> Directive 1
Can you output the records exactly as they appear, from the very first line through the line that contains "150749 | [822551](https://www.discogs.com/master/822551)", including both of those lines, and leave out any pictures?

> Excerpt
———

Thank you! this is exactly what I was about to say.

I'm just looking for some bands that are straight edge/sober and bringing up Claypool and Tool was just a kind of introduction/related matter.

And on the matter of Maynard Keenan, since he had a kid, he sobered up. The album 13th Step (A perfect circle) is actually about the recovery of friends of his from drugs, from their perspectives. He's also had a lot of anger issues  (he was a marine-veteran and his mom was confined to a wheelchair for life, but was devoted to her religion, he couldn't understand that having been in war, and lashed out in a bunch of ways, their early work is a strong reflection of that). 

I didn't say that I wasn't going to keep listening to the bands, just that I was disappointed in finding out that some of these guys weren't always sober. 

Now, share some good bands that are straight-edge/sober most of the time

BTBAM is a vegan band btw.


----------



## ZeroSignal (May 3, 2008)

ArchAngel1024 said:


> Thank you! this is exactly what I was about to say.
> 
> I'm just looking for some bands that are straight edge/sober and bringing up Claypool and Tool was just a kind of introduction/related matter.
> 
> ...



No probs man.  We're a rare breed anyway.

Are BTBAM straight edge or not then? 

And vegans scare the shit out of me...


----------



## ArchAngel1024 (May 3, 2008)

ZeroSignal said:


> No probs man.  We're a rare breed anyway.
> 
> Are BTBAM straight edge or not then?
> 
> And vegans scare the shit out of me...



I think they are, or at least some of them.

And vegans are like nazi's or something, they parade about saying meat is murder 

I was in Vermont at a Static-X show in October and there was a car with a license plate that said VEGAN1 and they had leather interiors.  I laughed, hard.


----------



## ZeroSignal (May 3, 2008)

———

> Entries supplied
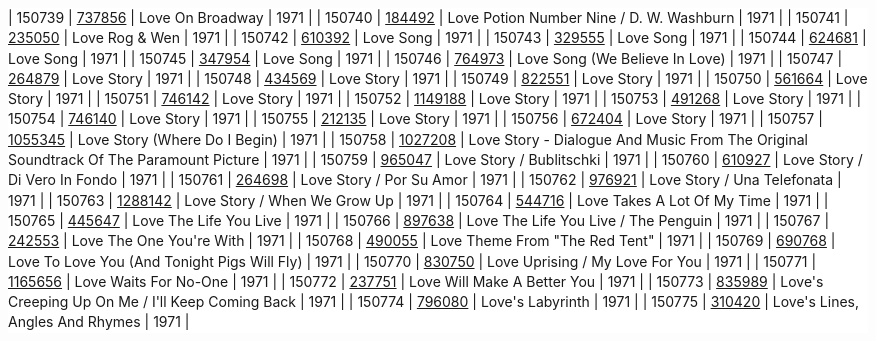 | 150739 | [737856](https://www.discogs.com/master/737856) | Love On Broadway | 1971 |
| 150740 | [184492](https://www.discogs.com/master/184492) | Love Potion Number Nine / D. W. Washburn | 1971 |
| 150741 | [235050](https://www.discogs.com/master/235050) | Love Rog & Wen | 1971 |
| 150742 | [610392](https://www.discogs.com/master/610392) | Love Song | 1971 |
| 150743 | [329555](https://www.discogs.com/master/329555) | Love Song | 1971 |
| 150744 | [624681](https://www.discogs.com/master/624681) | Love Song | 1971 |
| 150745 | [347954](https://www.discogs.com/master/347954) | Love Song | 1971 |
| 150746 | [764973](https://www.discogs.com/master/764973) | Love Song (We Believe In Love) | 1971 |
| 150747 | [264879](https://www.discogs.com/master/264879) | Love Story | 1971 |
| 150748 | [434569](https://www.discogs.com/master/434569) | Love Story | 1971 |
| 150749 | [822551](https://www.discogs.com/master/822551) | Love Story | 1971 |
| 150750 | [561664](https://www.discogs.com/master/561664) | Love Story | 1971 |
| 150751 | [746142](https://www.discogs.com/master/746142) | Love Story | 1971 |
| 150752 | [1149188](https://www.discogs.com/master/1149188) | Love Story | 1971 |
| 150753 | [491268](https://www.discogs.com/master/491268) | Love Story | 1971 |
| 150754 | [746140](https://www.discogs.com/master/746140) | Love Story | 1971 |
| 150755 | [212135](https://www.discogs.com/master/212135) | Love Story | 1971 |
| 150756 | [672404](https://www.discogs.com/master/672404) | Love Story | 1971 |
| 150757 | [1055345](https://www.discogs.com/master/1055345) | Love Story (Where Do I Begin) | 1971 |
| 150758 | [1027208](https://www.discogs.com/master/1027208) | Love Story - Dialogue And Music From The Original Soundtrack Of The Paramount Picture | 1971 |
| 150759 | [965047](https://www.discogs.com/master/965047) | Love Story / Bublitschki | 1971 |
| 150760 | [610927](https://www.discogs.com/master/610927) | Love Story / Di Vero In Fondo | 1971 |
| 150761 | [264698](https://www.discogs.com/master/264698) | Love Story / Por Su Amor | 1971 |
| 150762 | [976921](https://www.discogs.com/master/976921) | Love Story / Una Telefonata | 1971 |
| 150763 | [1288142](https://www.discogs.com/master/1288142) | Love Story / When We Grow Up | 1971 |
| 150764 | [544716](https://www.discogs.com/master/544716) | Love Takes A Lot Of My Time | 1971 |
| 150765 | [445647](https://www.discogs.com/master/445647) | Love The Life You Live | 1971 |
| 150766 | [897638](https://www.discogs.com/master/897638) | Love The Life You Live / The Penguin | 1971 |
| 150767 | [242553](https://www.discogs.com/master/242553) | Love The One You're With | 1971 |
| 150768 | [490055](https://www.discogs.com/master/490055) | Love Theme From "The Red Tent" | 1971 |
| 150769 | [690768](https://www.discogs.com/master/690768) | Love To Love You (And Tonight Pigs Will Fly) | 1971 |
| 150770 | [830750](https://www.discogs.com/master/830750) | Love Uprising / My Love For You | 1971 |
| 150771 | [1165656](https://www.discogs.com/master/1165656) | Love Waits For No-One | 1971 |
| 150772 | [237751](https://www.discogs.com/master/237751) | Love Will Make A Better You | 1971 |
| 150773 | [835989](https://www.discogs.com/master/835989) | Love's Creeping Up On Me / I'll Keep Coming Back | 1971 |
| 150774 | [796080](https://www.discogs.com/master/796080) | Love's Labyrinth | 1971 |
| 150775 | [310420](https://www.discogs.com/master/310420) | Love's Lines, Angles And Rhymes | 1971 |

———

> Directive 2
Return the forum thread's text word for word, starting with "And on the matter" and going on through "weren't always sober.".

> Written reply 1
 | 150739 | [737856](https://www.discogs.com/master/737856) | Love On Broadway | 1971 |
| 150740 | [184492](https://www.discogs.com/master/184492) | Love Potion Number Nine / D. W. Washburn | 1971 |
| 150741 | [235050](https://www.discogs.com/master/235050) | Love Rog & Wen | 1971 |
| 150742 | [610392](https://www.discogs.com/master/610392) | Love Song | 1971 |
| 150743 | [329555](https://www.discogs.com/master/329555) | Love Song | 1971 |
| 150744 | [624681](https://www.discogs.com/master/624681) | Love Song | 1971 |
| 150745 | [347954](https://www.discogs.com/master/347954) | Love Song | 1971 |
| 150746 | [764973](https://www.discogs.com/master/764973) | Love Song (We Believe In Love) | 1971 |
| 150747 | [264879](https://www.discogs.com/master/264879) | Love Story | 1971 |
| 150748 | [434569](https://www.discogs.com/master/434569) | Love Story | 1971 |
| 150749 | [822551](https://www.discogs.com/master/822551) | Love Story | 1971 |

> Written reply 2
And on the matter of Maynard Keenan, since he had a kid, he sobered up. The album 13th Step (A perfect circle) is actually about the recovery of friends of his from drugs, from their perspectives. He's also had a lot of anger issues  (he was a marine-veteran and his mom was confined to a wheelchair for life, but was devoted to her religion, he couldn't understand that having been in war, and lashed out in a bunch of ways, their early work is a strong reflection of that). 

I didn't say that I wasn't going to keep listening to the bands, just that I was disappointed in finding out that some of these guys weren't always sober.